I have designed a simple job to capture the changed data.
Content of File 1:
col1 col2
1,a
2,b
3,c
4,d
5,e
6,f
7,g
8,h
9,i
Content of File 2:
col1 col2
1,a
3,c
4,d
10,e
6,f
7,g
12,h
9,i
1111,k
Code: Select all
File1 ---------->Sort ------->
Change Capture ---------------> Output File
File2 ---------->Sort ------->
Key = col1
change value = col2
Output:
col1 col2 change_code
2 b 2
5 e 2
8 h 2
10 e 1
12 h 1
1111 k 1
It is correct. Right?
I just used "Alternative way" to do the same.

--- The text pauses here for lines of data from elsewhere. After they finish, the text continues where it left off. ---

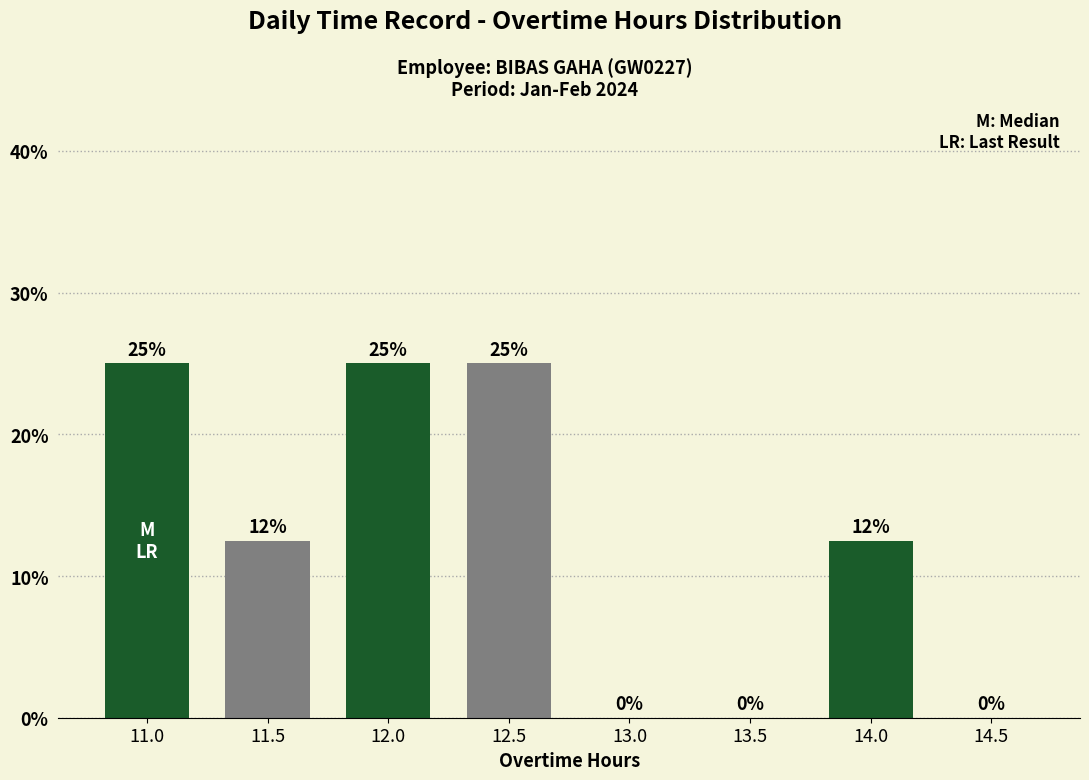

What value does the data have at 12.5?

25.0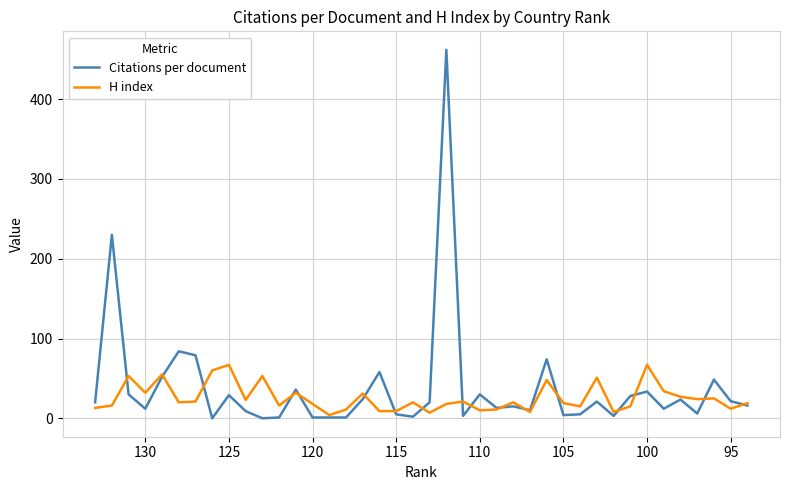

What is the average value of the Citations per document series?

38.1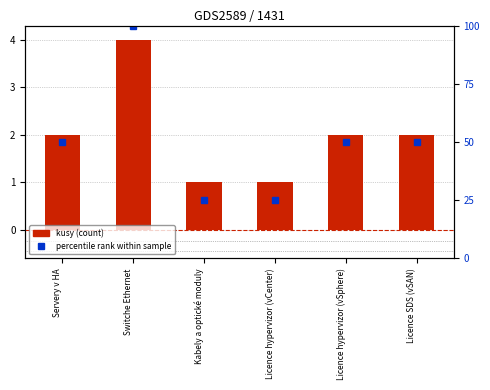

The percentile rank within sample series shows 60 at Switche Ethernet. True or false?

False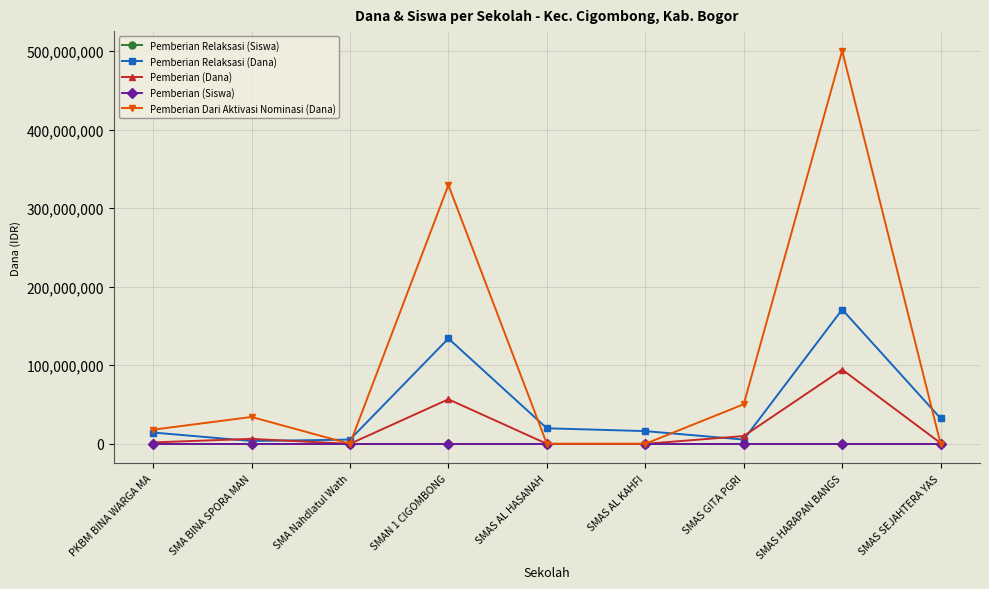

Which label corresponds to the largest value in the chart?

SMAS HARAPAN BANGS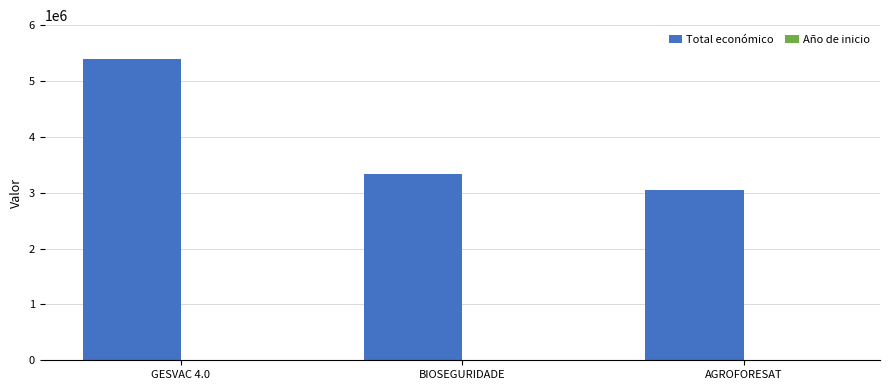

Is it true that Total económico equals 3051573 at AGROFORESAT?

True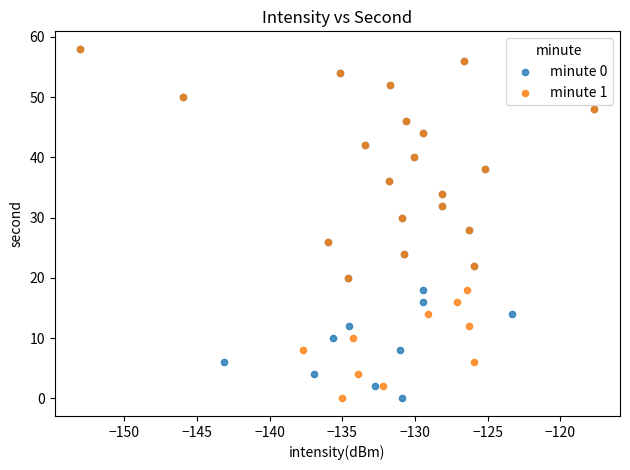

What are all the series names shown in the legend?

minute 0, minute 1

The stage assumes that the incoming data is key-partitioned and sorted in ascending order. The columns the data is hashed on should be the key columns used for the data compare. You can achieve the sorting and partitioning using the Sort stage or by using the built-in sorting and partitioning abilities of the Change Capture stage.
I used
a) Hash partition
b) col1 as the key
c) Perform Sort with Stable option
in the change capture stage. I removed the Sort stage. I ran the job and got the below output. it is the reverse of above method which is not correct.
Output:
col1 col2 change_code
2 b 1
5 e 1
8 h 1
10 e 2
12 h 2
1111 k 2
I don't know what is happening. Experts inputs are welcome!